[Work instruction] Copy out all the lines of the data that hold the word "Villebrumier".
____________________
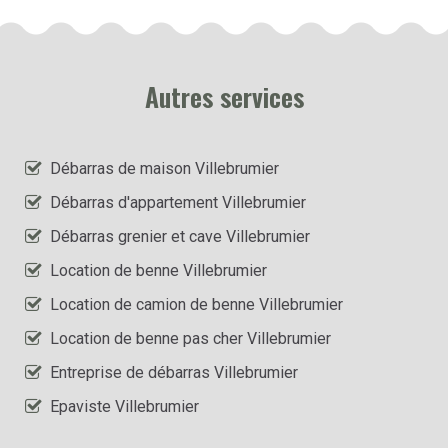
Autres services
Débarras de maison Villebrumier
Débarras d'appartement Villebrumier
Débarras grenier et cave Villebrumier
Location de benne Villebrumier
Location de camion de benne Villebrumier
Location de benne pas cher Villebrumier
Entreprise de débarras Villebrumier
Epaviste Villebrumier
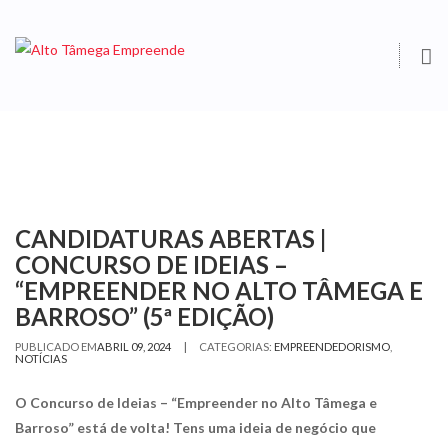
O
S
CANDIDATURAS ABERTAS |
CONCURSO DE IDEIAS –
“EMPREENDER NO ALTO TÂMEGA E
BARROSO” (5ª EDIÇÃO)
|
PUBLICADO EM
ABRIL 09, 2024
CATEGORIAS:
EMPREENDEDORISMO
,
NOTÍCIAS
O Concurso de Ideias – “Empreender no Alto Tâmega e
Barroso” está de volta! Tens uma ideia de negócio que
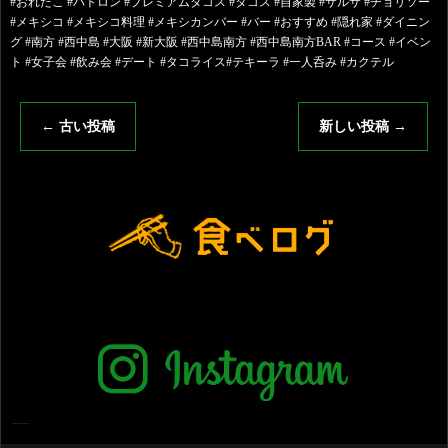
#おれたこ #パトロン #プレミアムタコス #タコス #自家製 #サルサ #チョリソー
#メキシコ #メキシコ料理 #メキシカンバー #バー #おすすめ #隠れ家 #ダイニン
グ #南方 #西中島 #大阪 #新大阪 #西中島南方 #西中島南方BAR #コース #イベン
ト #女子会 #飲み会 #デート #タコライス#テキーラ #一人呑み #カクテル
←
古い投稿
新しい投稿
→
____________________
[Written response]
Débarras de maison Villebrumier
Débarras d'appartement Villebrumier
Débarras grenier et cave Villebrumier
Location de benne Villebrumier
Location de camion de benne Villebrumier
Location de benne pas cher Villebrumier
Entreprise de débarras Villebrumier
Epaviste Villebrumier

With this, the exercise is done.